[THE TASK]:
When the line containing "Wirtschaftsstrafrecht: Strafverteidiger Dr." appears in the data below, begin copying there and stop only after the line containing "Hauptverhandlungstagen durch".

[DATA SUPPLIED]:
+ + + + + + +

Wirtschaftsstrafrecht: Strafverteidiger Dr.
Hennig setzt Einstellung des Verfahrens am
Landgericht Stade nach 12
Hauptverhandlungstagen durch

+ + + + + + +

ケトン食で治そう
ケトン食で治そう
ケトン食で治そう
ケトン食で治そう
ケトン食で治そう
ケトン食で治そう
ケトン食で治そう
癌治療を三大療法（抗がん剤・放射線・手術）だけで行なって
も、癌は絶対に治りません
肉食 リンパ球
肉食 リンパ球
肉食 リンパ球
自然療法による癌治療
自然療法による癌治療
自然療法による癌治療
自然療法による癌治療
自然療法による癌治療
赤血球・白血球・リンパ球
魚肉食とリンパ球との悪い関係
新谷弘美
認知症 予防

+ + + + + + +

[RESPONSE AREA]:
Wirtschaftsstrafrecht: Strafverteidiger Dr.
Hennig setzt Einstellung des Verfahrens am
Landgericht Stade nach 12
Hauptverhandlungstagen durch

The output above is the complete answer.